Bergery apporte d'abord un soutien critique au gouvernement de Front populaire. Mais, très vite, la critique l'emporte sur le soutien, au point de devenir défection. Bergery reproche au gouvernement de n'avoir pas fait le choix d'une politique résolument dirigiste et planificatrice rompant avec le libéralisme économique, et d'avoir tenté de réaliser ses réformes sociales au sein de ce dernier, incompatible avec elles, engendrant ainsi l'inflation et la récession, et aboutissant à l'échec final. Entre le ministre de l'Economie, Charles Spinasse, planiste, technocrate et "synarchiste" et Vincent Auriol, qui ne remet pas en cause le libéralisme économique, il opte pour le premier. Ces vues le rapprochent dé Marcel Déat et de l’Union socialiste républicaine, dissidence planiste de la SFIO.
Jusqu'à la fin de 1937, Bergery reste un homme de gauche, jacobin, dirigiste et réformateur, attaché à la démocratie représentative. Mais l'inconséquence de la gauche radicale et socialiste, restée attachée à un libéralisme désuet incapable de résoudre les problèmes économiques et sociaux du XXe siècle le tire du côté de la tentation totalitaire, fort répandue durant les années 30, malgré son antifascisme affirmé. A partir de 1937, à ses yeux, seul un régime fort rompant avec la démocratie libérale et parlementaire sera capable d'opérer les réformes dont la France a un impérieux besoin.
Un pacifiste convaincu et lucide
D'autre part, son attachement à la cause de la paix infléchit ses positions vis-à-vis des dictatures fascistes. Non qu'il se sente désormais des affinités avec elles, mais il est parfaitement conscient de la totale impréparation militaire et morale de la France à s'engager dans un éventuel conflit. Aussi approuve-t-il la signature des accords de Munich (30 septembre 1938). Il convient ici de relever la continuité existant chez Bergery dans son pacifisme et son hostilité envers le fascisme. Pacifiste inconditionnel, refusant par principe toute guerre nouvelle, il préféra constamment, jusqu'en 1939, toute voie diplomatique permettant d'éviter cette dernière à une attitude de résistance et d'affrontement tant avec l'Italie mussolinienne qu'avec l'Allemagne hitlérienne. Il appartenait, de ce fait, au camp hétéroclite des pacifistes intégraux, où l'on trouvait des personnalités aussi diverses que Alain (philosophe) et Georges Bonnet, ministre des Affaires étrangères d'avril 1938 à septembre 1939 (tous deux radicaux), Louis Lecoin (anarchiste), Simone Weil et Jean Giono. Et, en accord avec cette inclination naturelle, il se prononça, en 1932, pour le renoncement officiel des Alliés aux paiements allemands au titre des réparations, considérant que cet abandon d'une des exigences du Traité de Versailles était de nature à entraver la marche du parti national-socialiste vers le pouvoir en lui ôtant un argument patriotique.

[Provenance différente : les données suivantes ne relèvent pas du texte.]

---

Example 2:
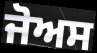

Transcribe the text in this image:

ਜੋਅਸ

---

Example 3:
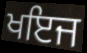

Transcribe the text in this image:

ਖਇਜ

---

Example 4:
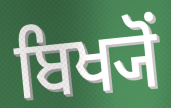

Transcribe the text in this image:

ਬਿਖ੍ਯੋਂ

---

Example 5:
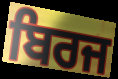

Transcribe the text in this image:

ਬਿਰਜ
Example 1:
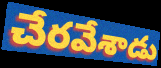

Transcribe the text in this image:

చేరవేశాడు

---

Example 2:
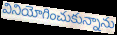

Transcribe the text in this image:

వినియోగించుకున్నాను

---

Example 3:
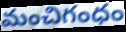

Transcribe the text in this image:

మంచిగంధం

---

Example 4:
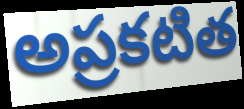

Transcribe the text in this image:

అప్రకటిత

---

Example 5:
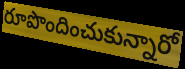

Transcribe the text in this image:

రూపొందించుకున్నారో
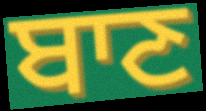
ਬਾਣ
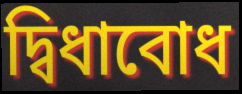
দ্বিধাবোধ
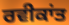
ਰਵੀਕਾਂਤ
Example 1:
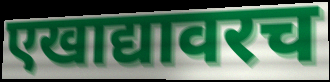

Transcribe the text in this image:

एखाद्यावरच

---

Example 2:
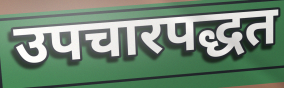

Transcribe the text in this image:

उपचारपद्धत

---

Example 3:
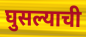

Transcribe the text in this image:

घुसल्याची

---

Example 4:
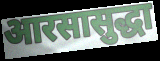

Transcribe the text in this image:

आरसासुद्धा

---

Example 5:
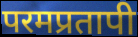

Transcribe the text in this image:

परमप्रतापी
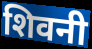
शिवनी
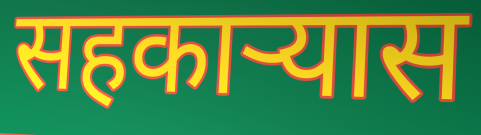
सहकार्‍यास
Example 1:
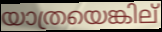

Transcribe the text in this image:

യാത്രയെങ്കില്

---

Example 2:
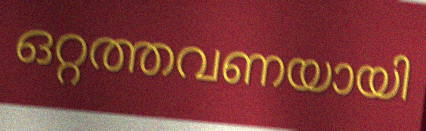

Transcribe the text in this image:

ഒറ്റത്തവണയായി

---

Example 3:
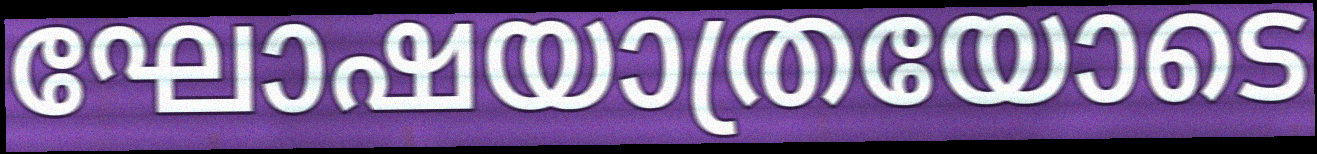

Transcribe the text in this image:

ഘോഷയാത്രയോടെ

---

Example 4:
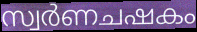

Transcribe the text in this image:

സ്വർണചഷകം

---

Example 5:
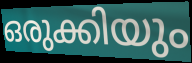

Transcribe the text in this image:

ഒരുക്കിയും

C'est donc fort logiquement qu'en août 1939, il déploie encore toute son énergie à arrêter la marche à la guerre (qui représente, pour lui, une course vers l'abîme). Avec une quinzaine de députés de tous bords, il met sur pied un Comité de liaison contre la guerre, durant la Drôle de guerre, il ne soutient pas le gouvernement Daladier ; enfin, en fin mars 1940, il refuse la confiance à Paul Reynaud, décidé à la poursuite du conflit, et demande la recherche d'une négociation avec l'Allemagne. Comment juger cette attitude ? Certes, étant donné la situation politique et militaire en mars 1940, la recherche d'une négociation ne pouvait aboutir qu'à une capitulation devant une Allemagne hitlérienne décidée à réduire à sa plus simple expression la France perçue comme l'ennemie héréditaire. Mais, en mars 1940, on pouvait encore penser difficilement, on en conviendra qu'il fallait impérativement négocier l'arrêt des hostilités tant qu'il en était encore temps, autrement dit avant la défaite totale de nos troupes et le déferlement de la Wehrmacht sur notre pays. Un arrêt négocié du conflit en mars 1940 alors que le désastre n'était pas encore complet aurait-il permis d'éviter l'armistice du 22 juin avec ses conséquences aussi catastrophiques qu'humiliantes ? C'est peu probable, mais on peut comprendre que des nommes se soient efforcés d'y croire et aient cru de leur devoir de freiner des quatre fers pour éviter le pire, Gaston Bergery fut de ceux-là.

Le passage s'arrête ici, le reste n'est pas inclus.